━━ RECORDS

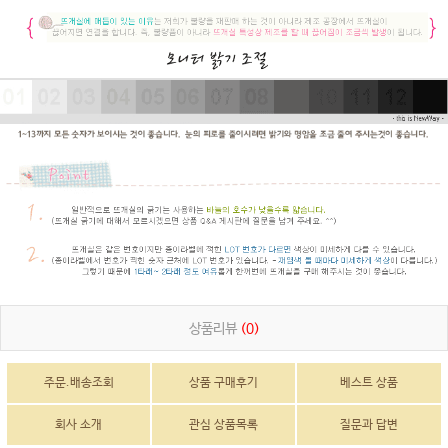
상품리뷰
(0)
주문.배송조회
상품 구매후기
베스트 상품
회사 소개
관심 상품목록
질문과 답변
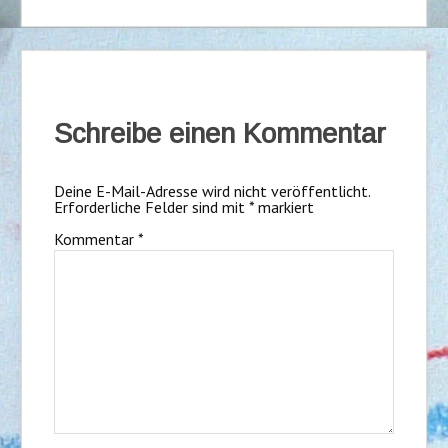
Schreibe einen Kommentar
Deine E-Mail-Adresse wird nicht veröffentlicht.
Erforderliche Felder sind mit
*
markiert
Kommentar
*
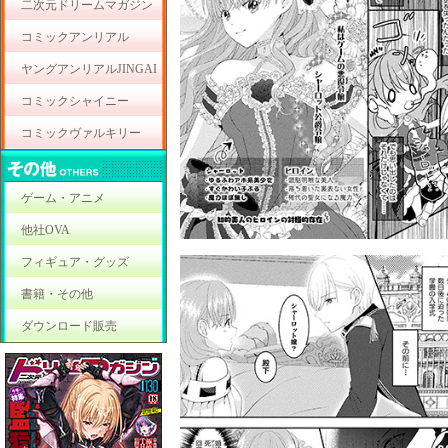
二次元ドリームマガジン
コミックアンリアル
ヤングアンリアルJINGAI
コミックシャイニー
コミックヴァルキリー
ゲーム・アニメ
他社OVA
フィギュア・グッズ
書籍・その他
ダウンロード販売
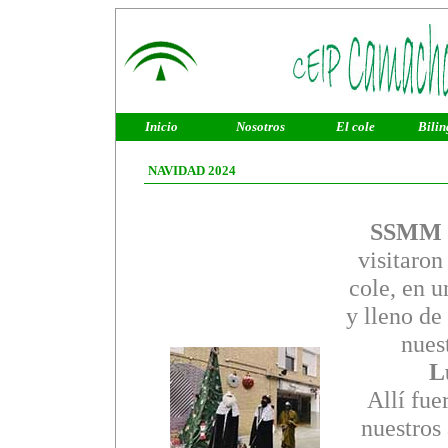
Inicio
Nosotros
El cole
Bilin
NAVIDAD 2024
SSMM L
visitaron
cole, en u
y lleno de
nues
L
Allí fue
nuestros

━━━━

● WHAT TO DO
Please reproduce the records above exactly, omitting every picture.

● EXERCISE SOLUTION
상품리뷰
(0)
주문.배송조회
상품 구매후기
베스트 상품
회사 소개
관심 상품목록
질문과 답변
Schreibe einen Kommentar
Deine E-Mail-Adresse wird nicht veröffentlicht.
Erforderliche Felder sind mit
*
markiert
Kommentar
*
二次元ドリームマガジン
コミックアンリアル
ヤングアンリアルJINGAI
コミックシャイニー
コミックヴァルキリー
ゲーム・アニメ
他社OVA
フィギュア・グッズ
書籍・その他
ダウンロード販売
Inicio
Nosotros
El cole
Bilin
NAVIDAD 2024
SSMM L
visitaron
cole, en u
y lleno de
nues
L
Allí fue
nuestros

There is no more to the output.